Plus grande tolérance à la chaleur chez les coraux vivant dans des eaux instables
Bien qu’ils partagent en grande partie le même ADN, les coraux du golfe de Panama ont montré une plus grande tolérance à la chaleur que ceux du golfe de Chiriquí.
« Des différences génétiques mineures semblent contribuer à la tolérance thermique, mais le contexte environnemental joue un grand rôle », précise Rowan Barrett, professeur de biologie à l’Université McGill, qui a supervisé le projet de recherche doctorale de Victoria Glynn.
Lors de tests en laboratoire, les coraux du golfe de Panama ont maintenu leurs niveaux de protéines et résisté aux dommages oxydatifs plus efficacement que les coraux de Chiriquí. Toutefois, l’équipe a également constaté que les microbiomes bactériens des coraux des deux sites devenaient plus instables et variables sous l’effet d’un stress thermique, signe de vulnérabilité à la décoloration.

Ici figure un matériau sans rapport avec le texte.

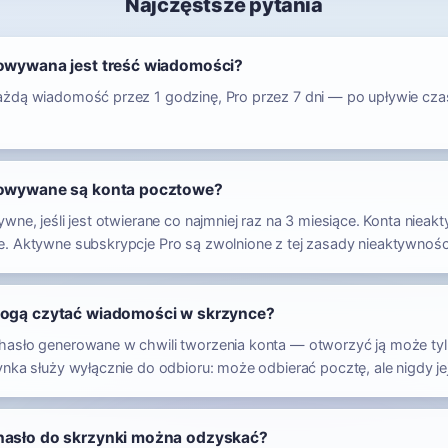
Najczęstsze pytania
owywana jest treść wiadomości?
żdą wiadomość przez 1 godzinę, Pro przez 7 dni — po upływie cza
howywane są konta pocztowe?
wne, jeśli jest otwierane co najmniej raz na 3 miesiące. Konta nieak
. Aktywne subskrypcje Pro są zwolnione z tej zasady nieaktywnośc
ogą czytać wiadomości w skrzynce?
asło generowane w chwili tworzenia konta — otworzyć ją może tyl
nka służy wyłącznie do odbioru: może odbierać pocztę, ale nigdy jej
asło do skrzynki można odzyskać?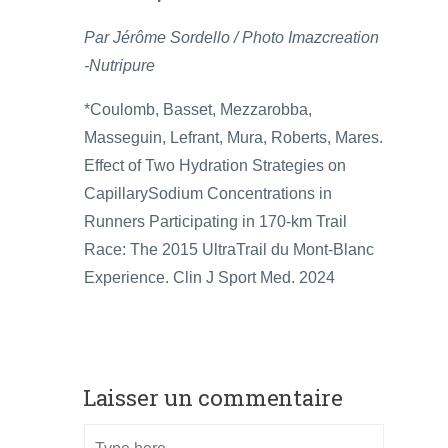
Par Jérôme Sordello / Photo Imazcreation
-Nutripure
*Coulomb, Basset, Mezzarobba,
Masseguin, Lefrant, Mura, Roberts, Mares.
Effect of Two Hydration Strategies on
CapillarySodium Concentrations in
Runners Participating in 170-km Trail
Race: The 2015 UltraTrail du Mont-Blanc
Experience. Clin J Sport Med. 2024
Laisser un commentaire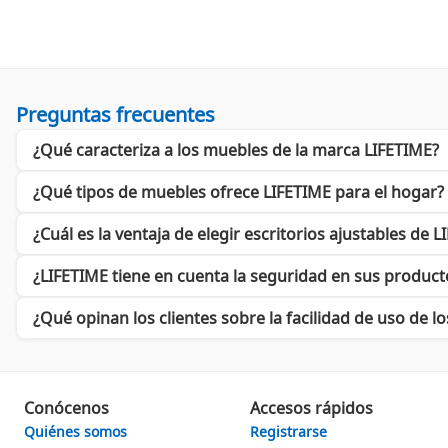
¿Por qué elegir LIFETIME?
LIFETIME ha alcanzado hitos importantes en el mercado, convir
una sólida percepción de confianza entre sus consumidores. Sus
pieza única.
Preguntas frecuentes
Beneficios Directos de Elegir LIFETIME
¿Qué caracteriza a los muebles de la marca LIFETIME?
Durabilidad:
Materiales de alta calidad que garantizan una l
Diseño ergonómico:
Pensado para brindar la máxima comod
Versatilidad:
Muebles que se adaptan a diferentes ambientes
¿Qué tipos de muebles ofrece LIFETIME para el hogar?
Además, LIFETIME se enorgullece de su enfoque ecológico, utili
¿Cuál es la ventaja de elegir escritorios ajustables de 
conciencia social que cada vez más consumidores valoran al ha
¿LIFETIME tiene en cuenta la seguridad en sus product
¡Descubre la variedad de LIFETIME!
¿Qué opinan los clientes sobre la facilidad de uso de 
Explora nuestra colección y encuentra el mobiliario perfecto q
productividad, LIFETIME tiene algo para ti. No te pierdas la op
Visita
Cyberpuerta
hoy mismo y da el primer paso hacia un hogar
Conócenos
Accesos rápidos
Quiénes somos
Registrarse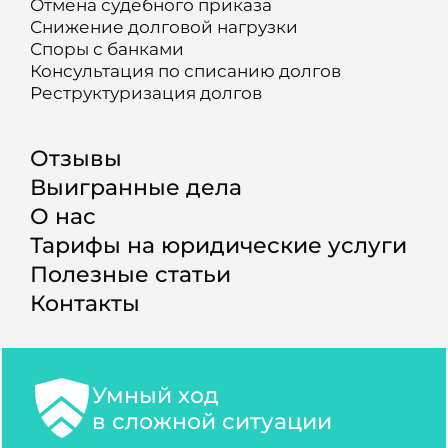
Отмена судебного приказа
Снижение долговой нагрузки
Споры с банками
Консультация по списанию долгов
Реструктуризация долгов
Отзывы
Выигранные дела
О нас
Тарифы на юридические услуги
Полезные статьи
Контакты
Умный ход
в сложной ситуации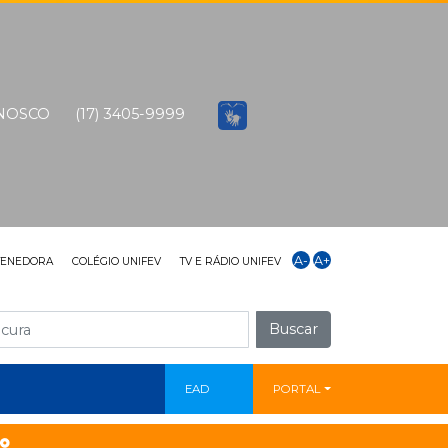
ONOSCO
(17) 3405-9999
A-
A+
TENEDORA
COLÉGIO UNIFEV
TV E RÁDIO UNIFEV
Buscar
EAD
PORTAL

L’une des conclusions les plus surprenantes de l’étude remet en question les idées reçues sur les relations entre les coraux et les algues. Alors que de nombreux coraux stressés adoptent l’algue Durusdinium, plus tolérante à la chaleur, d’autres conservent l’algue Cladocopium à des températures élevées. Ces algues leur fournissent plus d’énergie, mais une moins grande protection contre la chaleur.
« Il semble y avoir un compromis entre la fourniture d’énergie et la résistance à la chaleur », ajoute le professeur.
Conséquences sur la survie des récifs
D’après les résultats, les coraux régulièrement exposés à des conditions variables pourraient être « préadaptés » aux futurs extrêmes climatiques. Cette condition pourrait expliquer le rétablissement des récifs du golfe de Panama après l’épisode catastrophique El Niño de 1982.
« Les récifs du Panama nous offrent un laboratoire naturel pour l’étude de la résilience », déclare Sean Connolly, biologiste en recherche au STRI, qui a codirigé le travail de doctorat de Glynn. « En étudiant l’adaptation des récifs coralliens à leur environnement, nous pouvons mieux prédire lesquels sont les plus menacés et lesquels pourraient se rétablir. »
L’étude
L’article « The role of holobiont composition and environmental history in thermotolerance of Tropical Eastern Pacific corals », corédigé par Victoria Glynn et Rowan Barrett de l’Université McGill, et Sean Connolly, Matthieu Leray, David Kline et Laura Marangoni du Smithsonian Tropical Research Institute, a été publié dans Current Biology.
Le financement a été assuré par la Fondation Mark et Rachel Rohr. L’auteure principale, Victoria Glynn, a également reçu une bourse du programme Fulbright États-Unis et une bourse d’études supérieures du Canada Vanier. Le Smithsonian Tropical Research Institute, le CRSNG et d’autres organismes ont également apporté leur soutien.